Die beiden lernten sich im Wirtschaftsstudium in Montpellier kennen und hatten ihre Köpfe damals schon eher in Weinbüchern als in BWL-Kompendien. Die Studienfreunde waren sich rasch einig, was sie wollten: Wein machen! Aber ohne Weingut, Weinberge und Kapital blieb das zunächst nur ein ferner Traum. In die Weinbranche zog es die beiden nach dem Studium dennoch. Mit findigem Unternehmergeist zog es sie dorthin, wo sie derzeit mit ihrem großen Know-How der französischen Fine Wine-Szene großes Kapital schlagen konnten: China. Sie gründeten ein erfolgreiches Wein-Import-Startup für französische Top-Weine, vor allem Burgunder. Innerhalb von nur zehn Jahren hatten sie ein sehr lukratives Business aufgebaut. Doch ihnen fehlte die Heimat, das Languedoc, ihre Familien und vor allem die Verwirklichung ihres eigentlichen Traumes einer eigenen Domaine. Also fassten sie den Entschluss: alles verkaufen und zurück nach Hause.
Mit sattem Kapital ausgestattet, machten sie sich daran, allerfeiste Parzellen mit uralten Reben und perfekten Böden zusammenzukaufen. In und um das Weltklasse-Terroir der Terrasses du Larzac, wo auch Daumas Gassac heimig ist, wurden sie fündig.
Mit ihrer großen Liebe, dem Burgund, als Vorbild waren sie vor allem an möglichst puren Kalkstein-Terroirs interessiert.
Da sie durch den Verkauf ihrer Firma in China finanziell auf soliden Beinen standen, konzentrierten sich Matthieu und Nicolas nur auf kleinste Weinbergsstücke, die ihrem extrem hohen Anspruch genügen. In dieser so spannenden, waldigen Region zwischen Languedoc und Roussillon, zwischen Bergen und Meer, liegen die Filetstücke von Cassagne et Vitailles wie ein Mosaik zersplittert. Überwiegend alte Reben von Carignan, Syrah, Grenache und Cinsault, sowie etwas Chardonnay, Colombard und Sauvignon Blanc für die Weißen. Alles ist in biologischer Bewirtschaftung (ohne Zertifizierung), der Dünger wird selbst hergestellt, Schafe weiden zwischen den freistehenden Busch-Reben.

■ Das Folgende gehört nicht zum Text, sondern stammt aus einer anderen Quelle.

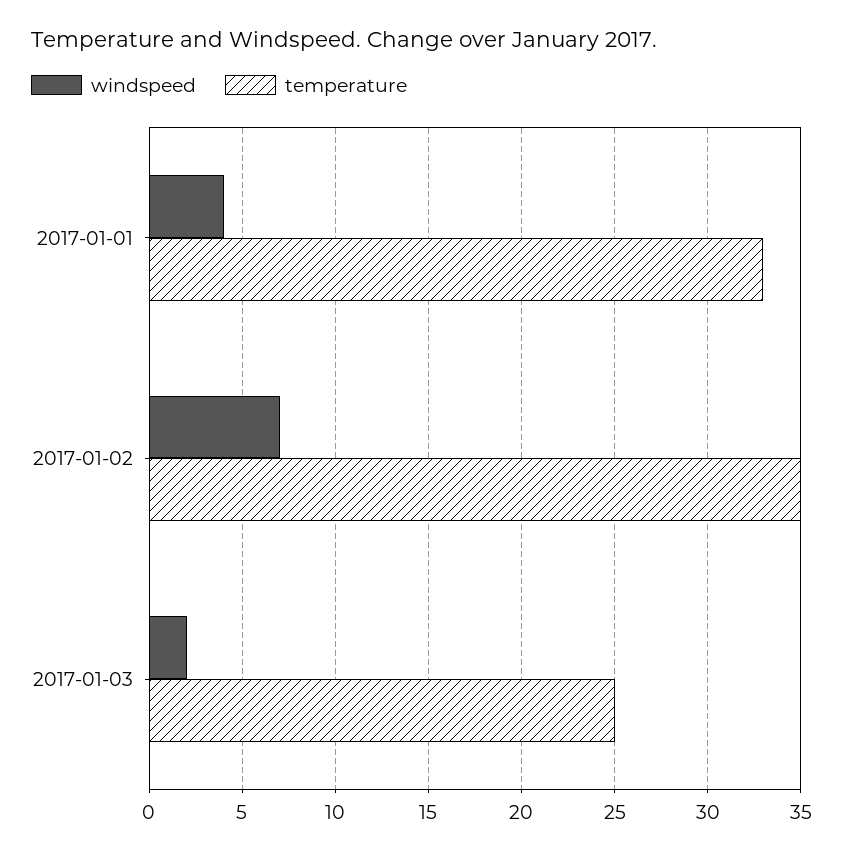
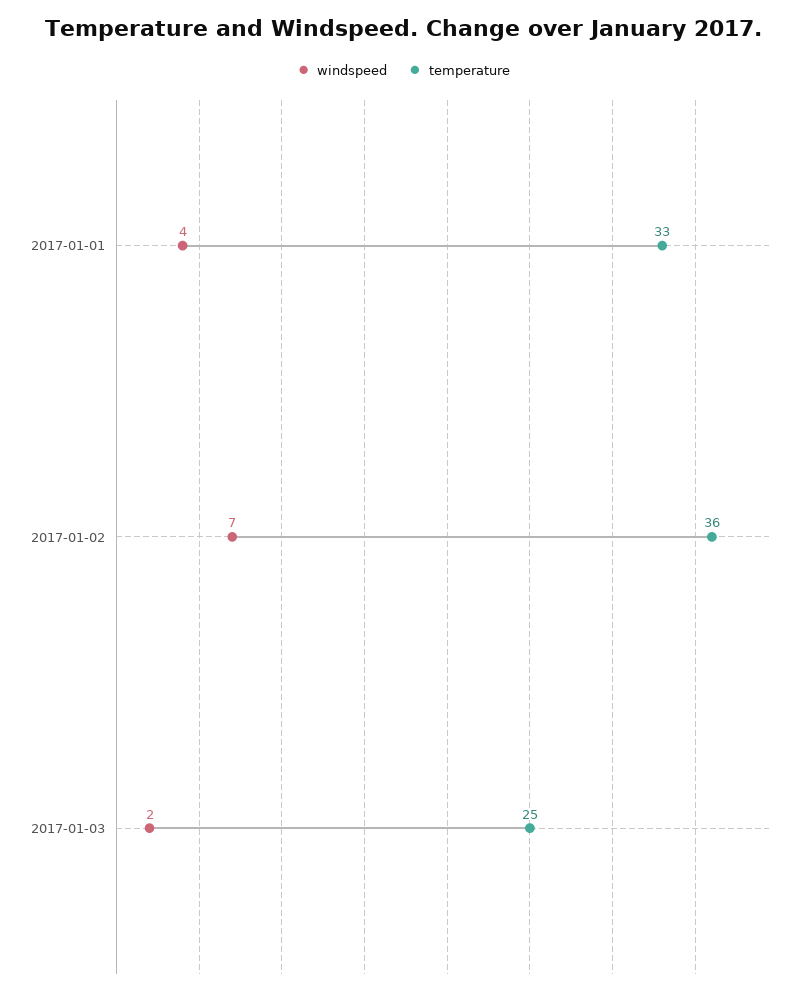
temperature, 2017-01-02: 35 -> 36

Es ist ein Mikro-Projekt, das mit diesem Freakansatz von nur wenigen Fässern aus einem Weinberg wirtschaftlich kaum überleben könnte. Doch darum geht es bei Cassagne & Vitailles auch nicht, sondern einzig und alleine darum, die größtmöglichen Weine des Languedoc zu erzeugen.
Von Suckling und anderen Journalisten werden die Weine schon durch die Decke gelobt und einige Pariser Restaurants verkaufen die Top-Weine für mehrere hundert Euro pro Flasche auf der Karte.
Der Hype ist gewissermaßen berechtigt, denn Cassagne & Vitailles schmeckt anders als alles, was ich bisher aus der Region im Glas hatte.
Es erinnert mich viel eher an Château Rayas in Châteauneuf oder die feinen Berg-Garnacha aus der Sierra de Gredos bei Madrid. Als riesige Burgunder-Fans ist ihr Ansatz klar: überwiegend Einzellagen und rebsortenreine Abfüllungen, ganz zarte Vinifikation, eben alles wie in der Bourgogne.
Was Cassagne & Vitailles aus diesen alten Rebbeständen herausholt, ist schlicht spektakulär. Die puristische, aber unglaublich ausgeprägte Aromatik, die geschliffene Feinheit, so pur und kristallin, hochfein und tänzelnd, einfach unvergleichlich. Das ist ganz großes Burgunder-Kino aus dem wilden Süden, völlig andere Rebsorten natürlich, aber eine Finesse, die ihresgleichen höchstens in den allerfeinsten Grenache oder eben Pinot Noir findet. Solche Weine gibt es in den Terrasses du Larzac kein zweites Mal, überzeugen Sie sich selbst.